A Histone Methylation Network Regulates Transgenerational Epigenetic Memory in C. elegans
Eric L. Greer,
Sara E. Beese-Sims,
Emily Brookes,
Ruggero Spadafora,
Yun Zhu,
Scott B. Rothbart,
David Aristizábal-Corrales,
Shuzhen Chen,
Aimee I. Badeaux,
Qiuye Jin,
Wei Wang,
Brian D. Strahl,
Monica P. Colaiácovo,
Yang Shi
Affiliations
Eric L. Greer
Department of Cell Biology, Harvard Medical School, Boston, MA 02115, USA
Sara E. Beese-Sims
Department of Genetics, Harvard Medical School, Boston, MA 02115, USA
Emily Brookes
Department of Cell Biology, Harvard Medical School, Boston, MA 02115, USA
Ruggero Spadafora
Division of Newborn Medicine, Children’s Hospital Boston, 300 Longwood Avenue, Boston, MA 02115, USA
Yun Zhu
Department of Chemistry and Biochemistry, University of California, San Diego, La Jolla, CA 92093, USA
Scott B. Rothbart
Department of Biochemistry and Biophysics, Lineberger Comprehensive Cancer Center, The University of North Carolina at Chapel Hill School of Medicine, Chapel Hill, NC 27599, USA
David Aristizábal-Corrales
Department of Cell Biology, Harvard Medical School, Boston, MA 02115, USA
Shuzhen Chen
Department of Cell Biology, Harvard Medical School, Boston, MA 02115, USA
Aimee I. Badeaux
Department of Cell Biology, Harvard Medical School, Boston, MA 02115, USA
Qiuye Jin
Department of Cell Biology, Harvard Medical School, Boston, MA 02115, USA
Wei Wang
Department of Chemistry and Biochemistry, University of California, San Diego, La Jolla, CA 92093, USA
Brian D. Strahl
Department of Biochemistry and Biophysics, Lineberger Comprehensive Cancer Center, The University of North Carolina at Chapel Hill School of Medicine, Chapel Hill, NC 27599, USA
Monica P. Colaiácovo
Department of Genetics, Harvard Medical School, Boston, MA 02115, USA
Yang Shi
Department of Cell Biology, Harvard Medical School, Boston, MA 02115, USA
How epigenetic information is transmitted from generation to generation remains largely unknown.
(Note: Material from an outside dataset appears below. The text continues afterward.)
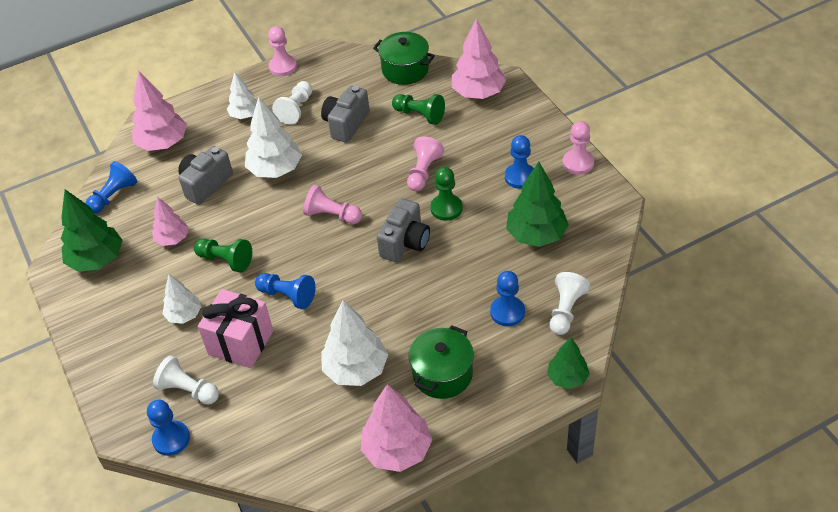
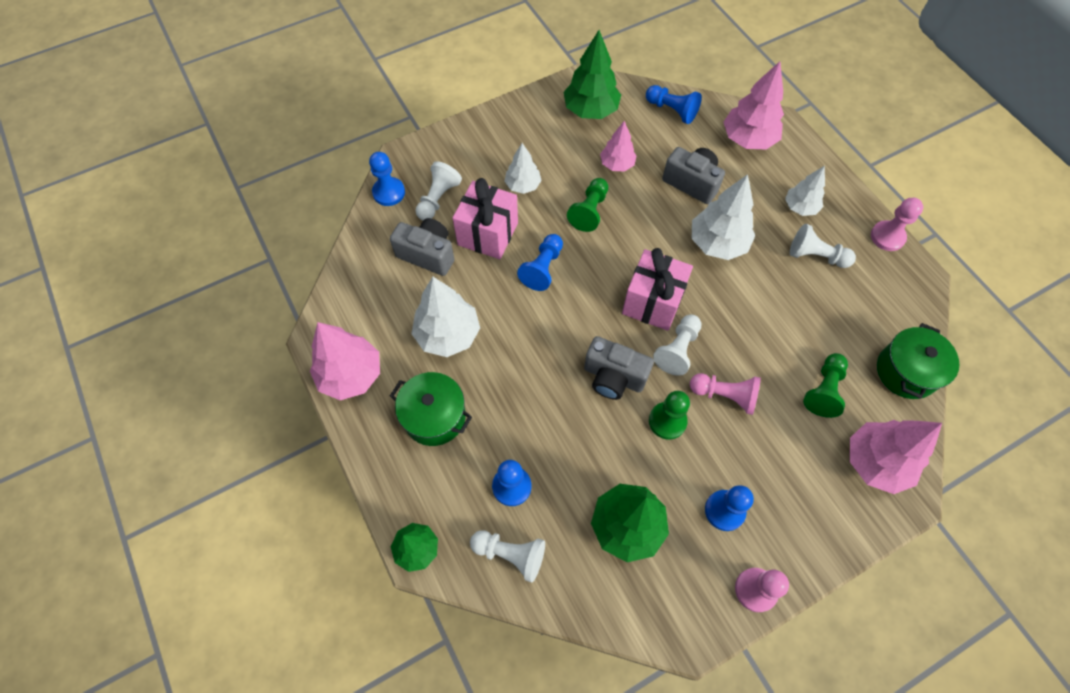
camera: 85 degrees right, 15 degrees up
(332, 215) = (652, 302): pink pawn -> pink gift
(346, 124) = (797, 308): grey camera -> grey camera (427, 254)
(380, 200) = (677, 350): none -> white pawn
Deletion of the C. elegans histone H3 lysine 4 dimethyl (H3K4me2) demethylase spr-5 leads to inherited accumulation of the euchromatic H3K4me2 mark and progressive decline in fertility. Here, we identified multiple chromatin-modifying factors, including H3K4me1/me2 and H3K9me3 methyltransferases, an H3K9me3 demethylase, and an H3K9me reader, which either suppress or accelerate the progressive transgenerational phenotypes of spr-5 mutant worms. Our findings uncover a network of chromatin regulators that control the transgenerational flow of epigenetic information and suggest that the balance between euchromatic H3K4 and heterochromatic H3K9 methylation regulates transgenerational effects on fertility.